SUPPLIED RECORDS START
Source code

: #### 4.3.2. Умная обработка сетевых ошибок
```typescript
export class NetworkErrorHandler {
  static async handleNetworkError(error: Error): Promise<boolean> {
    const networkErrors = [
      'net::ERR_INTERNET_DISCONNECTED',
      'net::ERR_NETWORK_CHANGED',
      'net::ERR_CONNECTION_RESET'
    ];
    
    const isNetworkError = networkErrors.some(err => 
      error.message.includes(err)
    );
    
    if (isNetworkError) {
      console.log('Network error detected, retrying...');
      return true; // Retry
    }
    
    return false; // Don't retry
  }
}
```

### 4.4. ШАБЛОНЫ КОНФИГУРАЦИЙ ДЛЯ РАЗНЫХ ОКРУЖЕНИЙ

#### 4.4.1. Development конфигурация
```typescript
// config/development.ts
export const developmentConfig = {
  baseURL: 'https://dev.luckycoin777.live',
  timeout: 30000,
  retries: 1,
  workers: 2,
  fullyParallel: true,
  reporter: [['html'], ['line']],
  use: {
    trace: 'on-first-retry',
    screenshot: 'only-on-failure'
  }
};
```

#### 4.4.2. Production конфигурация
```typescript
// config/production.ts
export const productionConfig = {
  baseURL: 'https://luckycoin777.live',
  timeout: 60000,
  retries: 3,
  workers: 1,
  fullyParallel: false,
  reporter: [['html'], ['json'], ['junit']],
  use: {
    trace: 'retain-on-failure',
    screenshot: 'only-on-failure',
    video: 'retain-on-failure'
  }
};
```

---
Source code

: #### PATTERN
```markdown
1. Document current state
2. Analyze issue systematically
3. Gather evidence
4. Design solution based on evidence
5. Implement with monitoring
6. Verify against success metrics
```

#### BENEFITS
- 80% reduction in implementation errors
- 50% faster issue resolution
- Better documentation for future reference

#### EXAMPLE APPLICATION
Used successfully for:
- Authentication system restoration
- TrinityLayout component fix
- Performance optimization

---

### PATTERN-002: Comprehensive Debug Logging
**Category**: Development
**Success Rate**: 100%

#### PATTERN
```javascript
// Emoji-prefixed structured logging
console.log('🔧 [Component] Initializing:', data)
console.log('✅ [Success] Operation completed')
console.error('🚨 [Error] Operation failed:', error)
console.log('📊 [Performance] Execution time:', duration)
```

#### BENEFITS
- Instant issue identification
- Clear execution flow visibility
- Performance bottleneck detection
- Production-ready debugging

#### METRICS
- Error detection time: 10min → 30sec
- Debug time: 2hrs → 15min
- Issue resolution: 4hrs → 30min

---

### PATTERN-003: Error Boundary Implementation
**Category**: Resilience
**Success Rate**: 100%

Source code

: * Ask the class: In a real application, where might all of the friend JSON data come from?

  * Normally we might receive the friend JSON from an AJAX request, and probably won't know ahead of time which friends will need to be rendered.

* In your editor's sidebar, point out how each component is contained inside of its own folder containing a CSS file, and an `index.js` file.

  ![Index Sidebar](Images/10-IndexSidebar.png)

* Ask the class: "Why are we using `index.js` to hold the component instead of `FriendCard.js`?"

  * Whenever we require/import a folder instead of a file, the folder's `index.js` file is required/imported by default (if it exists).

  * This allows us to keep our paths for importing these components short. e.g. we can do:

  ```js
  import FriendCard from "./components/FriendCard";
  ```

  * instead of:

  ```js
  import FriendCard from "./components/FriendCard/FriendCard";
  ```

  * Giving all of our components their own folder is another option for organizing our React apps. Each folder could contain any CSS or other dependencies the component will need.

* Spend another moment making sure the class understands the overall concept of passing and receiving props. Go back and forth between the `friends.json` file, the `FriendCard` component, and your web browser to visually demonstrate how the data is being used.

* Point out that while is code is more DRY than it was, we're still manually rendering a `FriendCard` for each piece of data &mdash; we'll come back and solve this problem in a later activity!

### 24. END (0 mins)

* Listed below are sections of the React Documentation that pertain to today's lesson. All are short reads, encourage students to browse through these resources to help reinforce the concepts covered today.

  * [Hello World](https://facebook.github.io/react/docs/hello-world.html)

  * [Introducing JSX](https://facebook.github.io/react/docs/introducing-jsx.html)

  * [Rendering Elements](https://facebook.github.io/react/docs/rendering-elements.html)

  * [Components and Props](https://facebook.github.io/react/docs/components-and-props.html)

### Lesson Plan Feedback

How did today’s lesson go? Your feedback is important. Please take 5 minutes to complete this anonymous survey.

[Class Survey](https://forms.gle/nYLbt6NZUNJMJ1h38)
SUPPLIED RECORDS END
EXERCISE DETAILS:
Only one stretch of the data is wanted: the lines from the one with "This allows us" through the last, repeated exactly.

OUTPUT OF THE TASK:
  * This allows us to keep our paths for importing these components short. e.g. we can do:

  ```js
  import FriendCard from "./components/FriendCard";
  ```

  * instead of:

  ```js
  import FriendCard from "./components/FriendCard/FriendCard";
  ```

  * Giving all of our components their own folder is another option for organizing our React apps. Each folder could contain any CSS or other dependencies the component will need.

* Spend another moment making sure the class understands the overall concept of passing and receiving props. Go back and forth between the `friends.json` file, the `FriendCard` component, and your web browser to visually demonstrate how the data is being used.

* Point out that while is code is more DRY than it was, we're still manually rendering a `FriendCard` for each piece of data &mdash; we'll come back and solve this problem in a later activity!

### 24. END (0 mins)

* Listed below are sections of the React Documentation that pertain to today's lesson. All are short reads, encourage students to browse through these resources to help reinforce the concepts covered today.

  * [Hello World](https://facebook.github.io/react/docs/hello-world.html)

  * [Introducing JSX](https://facebook.github.io/react/docs/introducing-jsx.html)

  * [Rendering Elements](https://facebook.github.io/react/docs/rendering-elements.html)

  * [Components and Props](https://facebook.github.io/react/docs/components-and-props.html)

### Lesson Plan Feedback

How did today’s lesson go? Your feedback is important. Please take 5 minutes to complete this anonymous survey.

[Class Survey](https://forms.gle/nYLbt6NZUNJMJ1h38)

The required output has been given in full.